Admitting Afghanistan’s shortage of female doctors, the health minister held that women in Afghanistan are being trained and at the same time providing services in medicine, nursing, and midwifery.
“We have had good achievements in this sector and among them we can mention the drop in maternal death rates,” he added.
In his May visit to Tehran, this Afghan official talked about an agreement with Iranian Health ministry to increase the capacity of education of Afghan medical students in Iran. According to the agreement, from now on, Afghan medical students will pass their specialization courses in medicine and pharmaceutics in Iranian medical universities.
According to the data provided by official authorities, more than 40 percent of foreign students studying in Iran are Afghans.
Earlier Mehdi Fayazi, Iran’s deputy science minister for international affairs, had talked about education of over 40,000 Afghanistan students in the Iranian universities, insisting that Iran has no limits for admission of Afghan students.
Today, many Iranian universities offer scholarships to Afghan students scoring and averaging high in tests.
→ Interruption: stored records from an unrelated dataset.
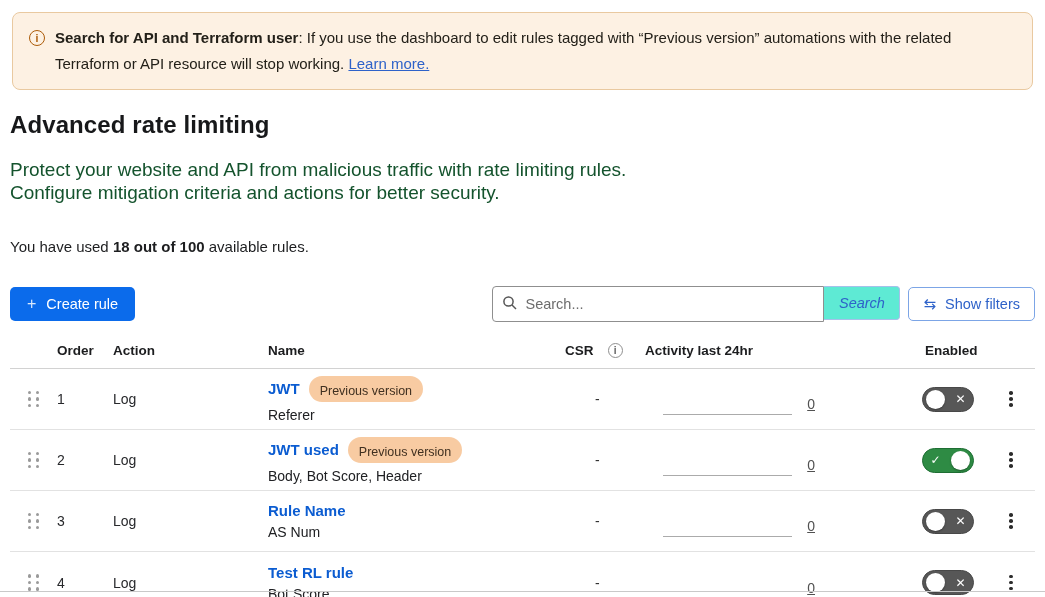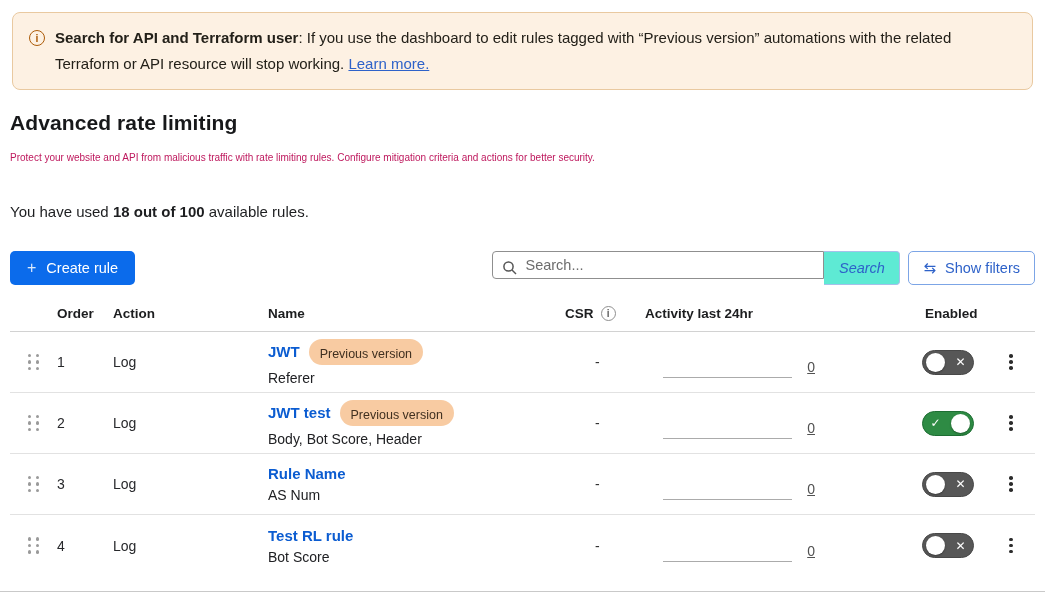--- a/index.html
+++ b/index.html
@@ -24,7 +24,7 @@
   .banner b { font-weight:700; }
   .banner a { color:#2E62C9; text-decoration:underline; cursor:pointer; }
   
-  .h1 { margin:21px 10px 0; font-size:21px; font-weight:700; color:#17181a; letter-spacing:.1px; }
+  .h1 { margin:21px 10px 0; font-size:24px; font-weight:700; color:#17181a; letter-spacing:.1px; }
   .desc { margin:11px 10px 0; font-size:10px; line-height:23px; max-width:625px; color:#be185d; }
   .usage { margin:34px 10px 4px; font-size:15px; color:#1d1e20; }
   .usage b { font-weight:700; }

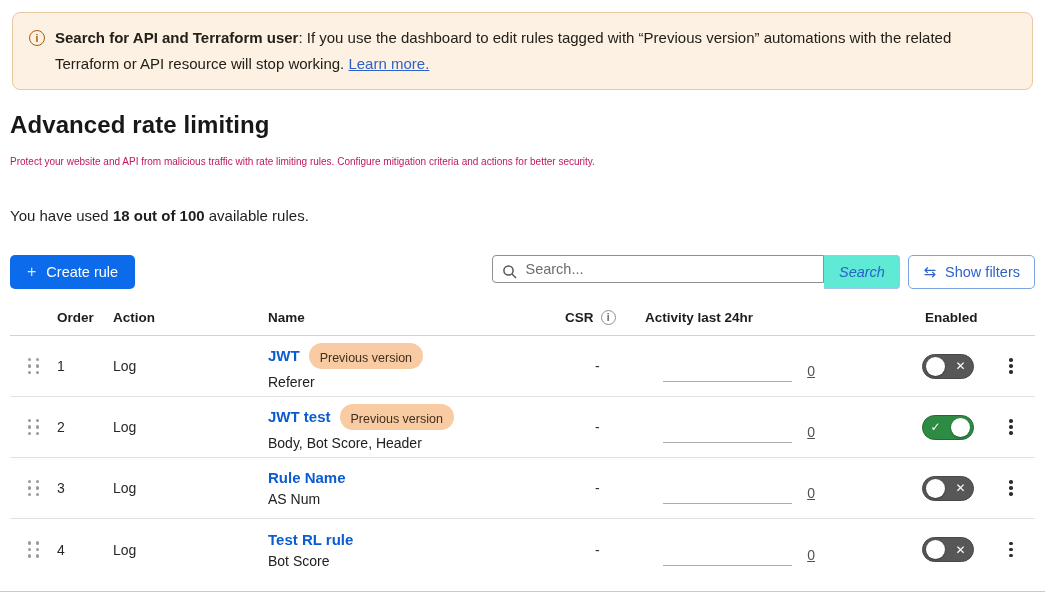--- a/index.html
+++ b/index.html
@@ -25,7 +25,7 @@
   .banner a { color:#2E62C9; text-decoration:underline; cursor:pointer; }
   
   .h1 { margin:21px 10px 0; font-size:24px; font-weight:700; color:#17181a; letter-spacing:.1px; }
-  .desc { margin:11px 10px 0; font-size:10px; line-height:23px; max-width:625px; color:#be185d; }
+  .desc { margin:19px 10px 0; font-size:19px; line-height:23px; max-width:625px; color:#14532d; }
   .usage { margin:34px 10px 4px; font-size:15px; color:#1d1e20; }
   .usage b { font-weight:700; }
   

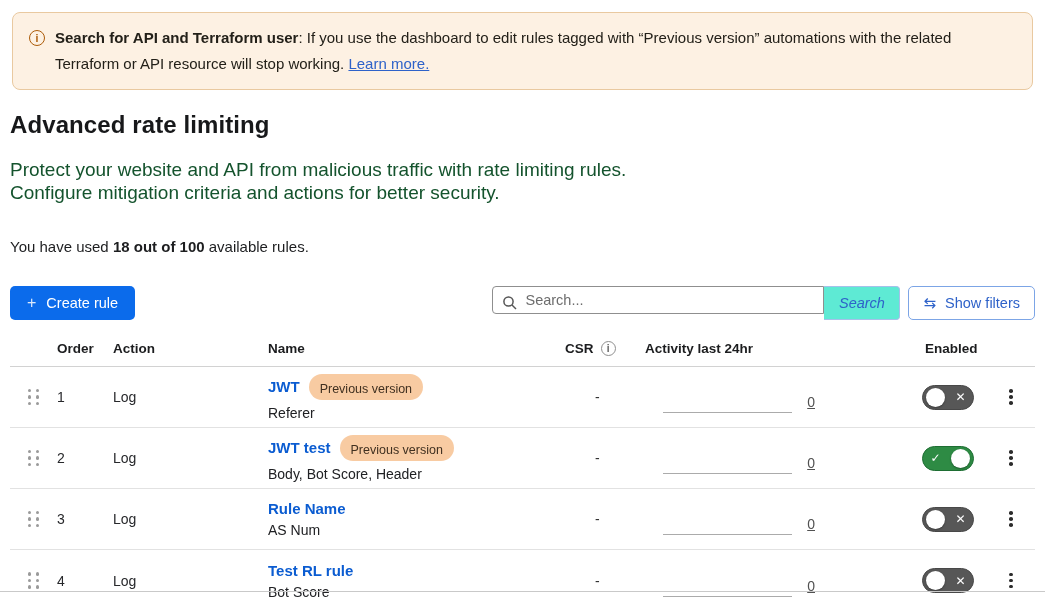--- a/index.html
+++ b/index.html
@@ -40,7 +40,7 @@
   .search-group { display:flex; align-items:stretch; }
   .search-box { position:relative; }
   .search-box input {
-    width:332px; height:28px; border:1px solid #8f8f8f; border-radius:4px 0 0 4px;
+    width:332px; height:36px; border:1px solid #8f8f8f; border-radius:4px 0 0 4px;
     padding:0 10px 0 32px; font-size:14.5px; font-family:inherit; color:#333; outline:none;
   }
   .search-box input::placeholder { color:#6d6d6d; }

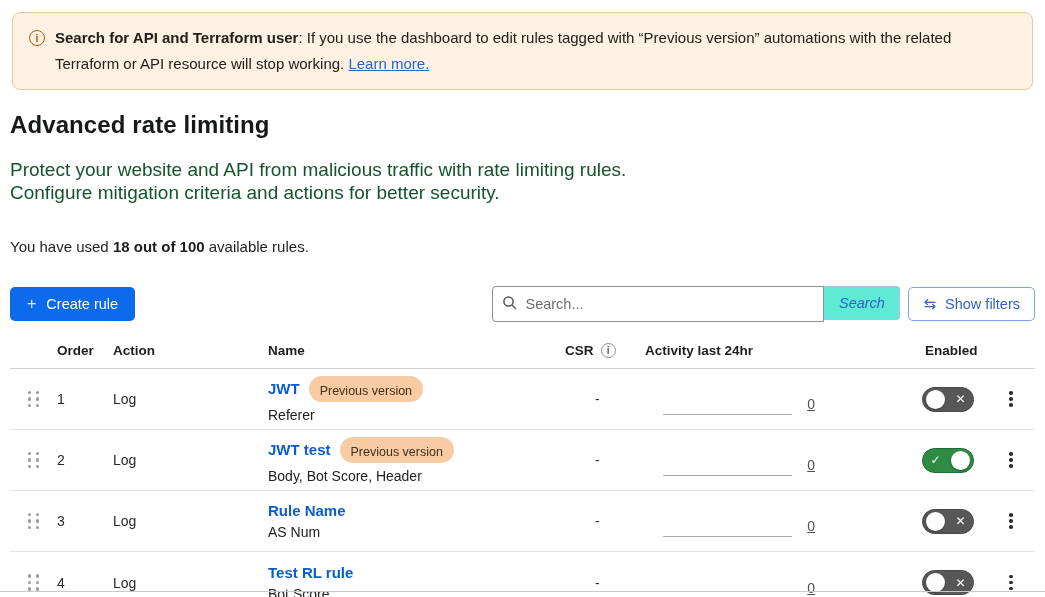--- a/index.html
+++ b/index.html
@@ -66,7 +66,7 @@
     font-size:13.5px; font-weight:700; color:#1c1d1f;
     padding-bottom:10px; border-bottom:1px solid #d2d2d2; align-items:center;
   }
-  .th-csr { display:flex; align-items:flex-start; gap:7px; }
+  .th-csr { display:flex; align-items:flex-start; gap:14px; }
   .info-circle {
     width:15px; height:15px; border:1px solid #8f8f8f; border-radius:50%;
     color:#5f5f5f; font-size:10px; font-weight:600; font-style:normal;

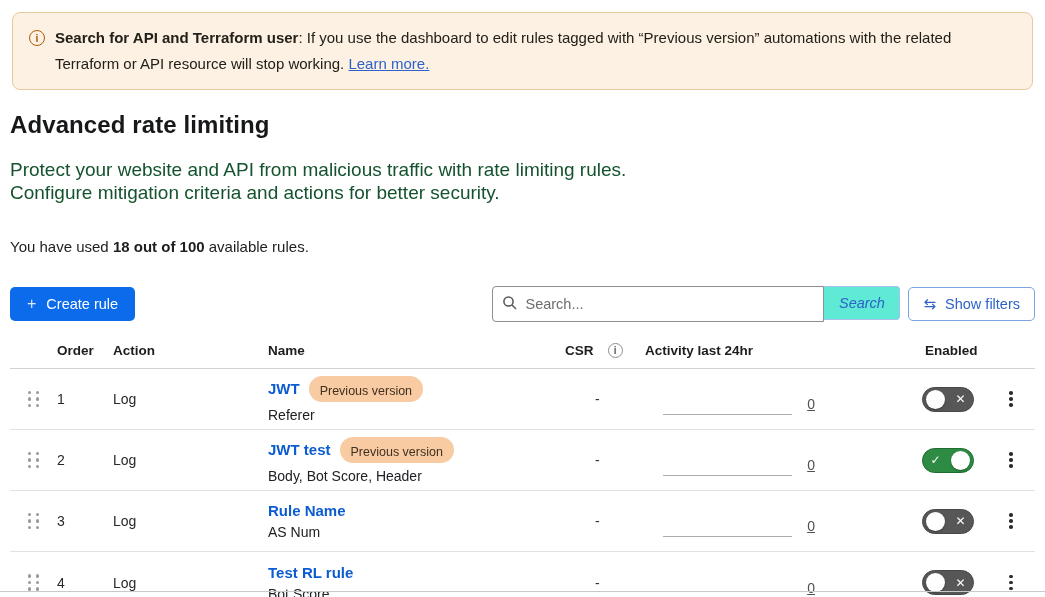--- a/index.html
+++ b/index.html
@@ -215,7 +215,7 @@
     <div>Log</div>
     <div class="name-cell">
       <div class="name-line">
-        <a class="rule-link">JWT test</a>
+        <a class="rule-link">JWT used</a>
         <span class="badge">Previous version</span>
       </div>
       <div class="criteria">Body, Bot Score, Header</div>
According to data, annually 500 scholarships are granted to Afghan students in various majors. Iranian universities even independently sign agreements and MoUs with Afghanistan universities. Here are some examples:
- Agreement between Iranian Islamic Azad University with Afghanistan Technical Vocational Institute in February
- Agreement on provision of education and research services to Afghanistan’s Eshragh Institute of Higher Education by Ferdowsi University of Mashhad in February 2016
- MoU between Iran’s University of Mehr Alborz and Ghalib Medical University in Herat in April
- Two cooperation MoUs between Birjand University and universities of Ashna and Maiwand of Afghanistan in January
- Cooperation agreement between University of Lorestan and University of Badakhshan in February
But Iran’s service to Afghanistan education sector is not limited to academic cooperation and even more importantly, the Islamic Republic annually spends $335 million on education of Afghan nationals in Iran while the latter only receives $18.4 million annually as funding for education of foreign migrants, according to Fayazi, who is also the head of Iranian Ministry of Education’s international affairs and Iranian international schools.
The Iranian official further said that about 22,000 school classrooms are dedicated to foreign nationals and now over 556,000 Afghan students study in Iran.
It is noteworthy that in an executive order issued in 2015, Iran’s Supreme Leader Seyyed Ali Khamenei granted education access to children of all foreign nationals, including those lacking identity documents and living in Iran illegally.